**EXCERPT PROVIDED**.
According to Eric Weinstein (who I know is a controversial figure, but let’s leave that aside for now), this is the most beautiful and important paragraph written in the English language. You can watch him talk about it [here](https://youtu.be/vdW9XDBuxjU?t=3079) or take a deep dive into his [Wiki](https://theportal.wiki/wiki/Graph,_Wall,_Tome).

Could someone (1) literally translate the paragraph so a layman can grasp the gist of it, switching the specific jargon **in bold** with simplified plain English translations? Just assume I have no formal education in math or physics, so feel free to edit the flow of the paragraph for clarity’s sake. For example, something like:

>If one wants to summarize our knowledge of physics in the briefest possible terms, there are three really fundamental observations: (i) Spacetime is a ~~pseudo-Riemannian manifold~~ ***flexible*** ***3-dimension space*** *M*, endowed with a ~~metric tensor~~ **composite list of contingent quantities** and governed by geometrical laws… etc.

And (2) briefly explain the importance of this paragraph in the big picture of physics?

In: Physics

12 Answers

Anonymous 0 Comments

PhD student in theoretical physics here. This paragraph describes what the whole universe really is and what everything in the universe is fundamentally made of. It touches on a lot of very advanced ideas in mathematics, but I’ll do my best to unpack it. Warning: It’ll be long.

**(i)** Age-old question: What does the whole universe look like if you stand “outside” of it? Is it like a flat plane that extends in all directions forever? Is it like a ball, where if you walk in one direction for a while, you’ll return to your original position? Or is it like a large twisted pretzel with holes? In mathematics, we call these different shapes, flat or curved, **manifolds**.

To describe a “pretzel” or a “flat plane”, we need to say where the shape is “rounded” or “curved”, like a blind man touching an elephant, telling his friend where the round belly is and where the trunk is sticking out. We call this description a **metric tensor** on the manifold.

What this point tells us is that our universe has all sorts of bumps and troughs here and there, and everything in the universe—the Sun, the Moon, galaxies—move around according to where the bumps and troughs are, like a small ant on a pretzel trying to walk in a “straight line” but inadvertently walking in circles. In other words, the Earth goes in circles around the Sun (and stars around galaxies) because it follows **geometrical laws** of “how to walk on an irregular bumpy manifold”.

**GIVEN INFORMATION**.
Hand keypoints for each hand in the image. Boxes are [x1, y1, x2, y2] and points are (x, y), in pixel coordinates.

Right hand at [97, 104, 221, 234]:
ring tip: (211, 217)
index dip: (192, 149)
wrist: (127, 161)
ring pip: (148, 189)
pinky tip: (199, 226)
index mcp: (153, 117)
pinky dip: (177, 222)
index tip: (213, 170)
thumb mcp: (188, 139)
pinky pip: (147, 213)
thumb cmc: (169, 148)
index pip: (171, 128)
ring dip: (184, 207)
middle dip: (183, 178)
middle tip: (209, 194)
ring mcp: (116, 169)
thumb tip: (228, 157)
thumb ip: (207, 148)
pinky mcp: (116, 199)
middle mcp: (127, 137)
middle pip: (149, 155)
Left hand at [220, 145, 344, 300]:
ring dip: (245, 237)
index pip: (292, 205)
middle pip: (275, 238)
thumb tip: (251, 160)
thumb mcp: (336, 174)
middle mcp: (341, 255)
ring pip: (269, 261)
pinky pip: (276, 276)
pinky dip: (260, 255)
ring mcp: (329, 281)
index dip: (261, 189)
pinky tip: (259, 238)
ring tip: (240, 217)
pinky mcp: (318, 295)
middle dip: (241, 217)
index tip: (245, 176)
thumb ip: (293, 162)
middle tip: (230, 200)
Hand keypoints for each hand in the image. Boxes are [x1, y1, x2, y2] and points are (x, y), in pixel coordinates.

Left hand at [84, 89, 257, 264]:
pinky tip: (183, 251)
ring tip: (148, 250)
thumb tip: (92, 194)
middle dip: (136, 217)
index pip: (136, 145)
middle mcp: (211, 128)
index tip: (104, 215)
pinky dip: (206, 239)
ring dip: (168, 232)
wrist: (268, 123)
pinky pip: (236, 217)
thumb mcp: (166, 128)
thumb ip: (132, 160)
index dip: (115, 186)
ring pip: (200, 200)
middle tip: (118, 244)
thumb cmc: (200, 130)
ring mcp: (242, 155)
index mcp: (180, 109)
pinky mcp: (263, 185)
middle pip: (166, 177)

**WORK REQUEST**.
Could you carry on the physics explainer at the top of the page, picking up right after its last sentence?

**EXERCISE RESULT**.
It turns out that clocks run at different speeds depending on where they’re placed in the universe, whether it’s at the bottom of a trough or on flat ground. Physicists figured out that that’s because space isn’t the only thing getting curved and twisted in our universe; time is too. Normal run-of-the-mill manifolds don’t do the job anymore. This is when **pseudo-Riemannian manifolds** come in to describe our universe, where both time and space are twisted with each other, into curved **spacetime**. Don’t even try to imagine what that looks like; we can’t either. All this is described in more detail in this [Introduction to General Relativity](https://en.wikipedia.org/wiki/Introduction_to_general_relativity).

**(ii)** Another age-old question: Magnets, how do they work? Also, what makes rocks stick together and not fall apart? Physicists have figured out that these forces are due to these things called **fields**, which are invisible but permeate everywhere in the entire universe. Take the electromagnetic field as an example. It is everywhere. Closer to a magnet, where the field is stronger, a second magnet gets attracted to the first one very quickly; farther from the magnet, where the field is weaker, the second magnet barely moves at all.

Remember from (i) that our universe is a curved shape called a manifold? Well, the electromagnetic field (and other fields for other forces) is everywhere on this manifold. In mathematics, we call that a **fibre bundle over the manifold**. (Pardon the strange name. If you try to imagine little hairs on a pretzel indicating how strong the field is at each point on the pretzel, it ends up looking like a bundle of fibres.)

Now we need to know how the electromagnetic field makes the magnet move around, how it makes your microwave cook your food, and how light comes out of a lightning. All of this is described by a very special kind of theory called **gauge theory**. What you need to know is that every gauge theory comes with a mathematical structure called a **group**. The simpler the group, the simpler the the interaction between the corresponding force and matter is, and vice versa. The simplest group is an **Abelian group**, which is what describes the electromagnetic field.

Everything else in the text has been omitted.